*Required task*
Format the items below as a JSON list of strings with one string per line and blank lines omitted. Begin at the first line of the items, stop after the line that contains "238 228 3 2 - 0.55", and leave the picture out.

*Given entries*
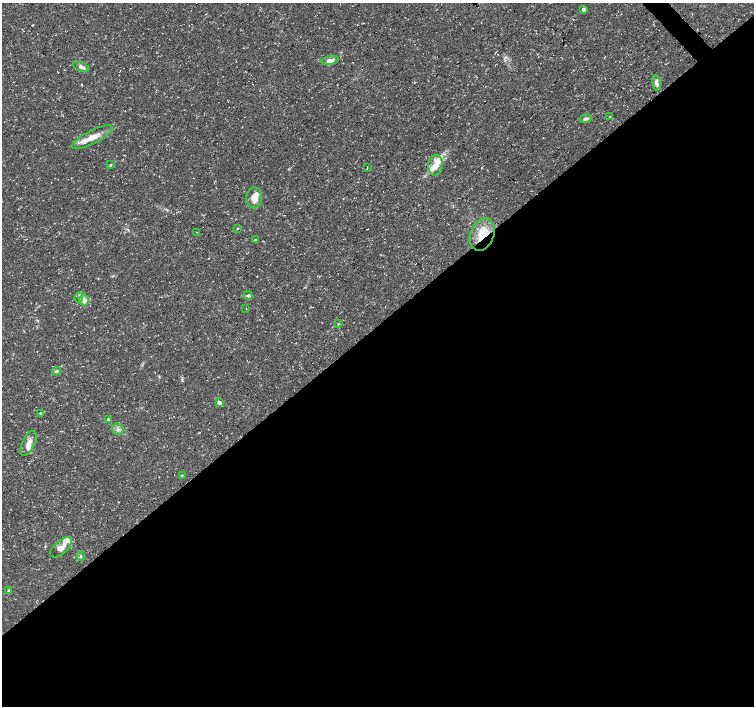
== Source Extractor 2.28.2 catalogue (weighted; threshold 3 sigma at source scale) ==
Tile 15 of 4 x 4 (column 3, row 4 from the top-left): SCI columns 3012-4514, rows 212-1618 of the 6018 x 5987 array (HDU 1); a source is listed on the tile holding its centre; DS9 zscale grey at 2 x 2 block average (1 PNG px = mean of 2 x 2 image px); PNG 756 x 708 px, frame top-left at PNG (2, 3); each listed source drawn as its Kron ellipse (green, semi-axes under 4 px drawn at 4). Shown black and unused: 54% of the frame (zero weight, under 3 of 5 exposures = <1% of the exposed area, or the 3 px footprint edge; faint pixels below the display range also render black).
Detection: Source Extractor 2.28.2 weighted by HDU 2 'WHT'; one run over the whole footprint, this tile lists its part. Background 0.0226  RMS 0.0035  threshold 0.0157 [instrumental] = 3 sigma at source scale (4.5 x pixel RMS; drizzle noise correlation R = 1.50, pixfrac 1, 0.0396/0.0396 arcsec/px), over >= 5 px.
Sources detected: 34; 4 inside a brighter listed object's ellipse — not listed separately; the other 30 listed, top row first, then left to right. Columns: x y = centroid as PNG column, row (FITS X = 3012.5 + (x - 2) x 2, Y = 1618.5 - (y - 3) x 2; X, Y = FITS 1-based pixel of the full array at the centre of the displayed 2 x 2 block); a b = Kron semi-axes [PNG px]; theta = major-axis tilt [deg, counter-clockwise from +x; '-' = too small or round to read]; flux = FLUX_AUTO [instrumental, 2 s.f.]
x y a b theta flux
583 9 3 3 - 3.8
330 61 9 4 11 4.7
81 67 8 4 -17 3.2
657 83 7 4 -82 3.3
610 116 3 2 - 0.43
585 119 6 3 10 2.3
92 137 22 6 27 11
110 165 3 2 - 0.57
435 165 10 7 82 7
367 168 4 2 - 0.4
254 198 10 8 85 8.7
238 228 3 2 - 0.55
197 232 2 2 - 0.33
482 234 17 11 67 18
255 240 3 3 - 0.76
248 295 4 4 - 1.3
79 297 5 3 - 1.4
84 300 6 5 - 4.5
246 309 2 2 - 0.23
338 324 3 2 - 0.45
57 371 4 4 - 1.4
219 402 4 3 - 3.5
40 413 3 2 - 0.72
108 420 3 2 - 2.8
118 429 6 5 - 2.6
29 443 13 6 64 6
182 475 3 3 - 0.61
61 547 13 6 40 9.6
81 556 4 3 - 0.97
9 591 4 3 - 1
Overlapping masked pixels (flux is a lower limit): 1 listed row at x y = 482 234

*Exercise output*
[
  "== Source Extractor 2.28.2 catalogue (weighted; threshold 3 sigma at source scale) ==",
  "Tile 15 of 4 x 4 (column 3, row 4 from the top-left): SCI columns 3012-4514, rows 212-1618 of the 6018 x 5987 array (HDU 1); a source is listed on the tile holding its centre; DS9 zscale grey at 2 x 2 block average (1 PNG px = mean of 2 x 2 image px); PNG 756 x 708 px, frame top-left at PNG (2, 3); each listed source drawn as its Kron ellipse (green, semi-axes under 4 px drawn at 4). Shown black and unused: 54% of the frame (zero weight, under 3 of 5 exposures = <1% of the exposed area, or the 3 px footprint edge; faint pixels below the display range also render black).",
  "Detection: Source Extractor 2.28.2 weighted by HDU 2 'WHT'; one run over the whole footprint, this tile lists its part. Background 0.0226  RMS 0.0035  threshold 0.0157 [instrumental] = 3 sigma at source scale (4.5 x pixel RMS; drizzle noise correlation R = 1.50, pixfrac 1, 0.0396/0.0396 arcsec/px), over >= 5 px.",
  "Sources detected: 34; 4 inside a brighter listed object's ellipse — not listed separately; the other 30 listed, top row first, then left to right. Columns: x y = centroid as PNG column, row (FITS X = 3012.5 + (x - 2) x 2, Y = 1618.5 - (y - 3) x 2; X, Y = FITS 1-based pixel of the full array at the centre of the displayed 2 x 2 block); a b = Kron semi-axes [PNG px]; theta = major-axis tilt [deg, counter-clockwise from +x; '-' = too small or round to read]; flux = FLUX_AUTO [instrumental, 2 s.f.]",
  "x y a b theta flux",
  "583 9 3 3 - 3.8",
  "330 61 9 4 11 4.7",
  "81 67 8 4 -17 3.2",
  "657 83 7 4 -82 3.3",
  "610 116 3 2 - 0.43",
  "585 119 6 3 10 2.3",
  "92 137 22 6 27 11",
  "110 165 3 2 - 0.57",
  "435 165 10 7 82 7",
  "367 168 4 2 - 0.4",
  "254 198 10 8 85 8.7",
  "238 228 3 2 - 0.55"
]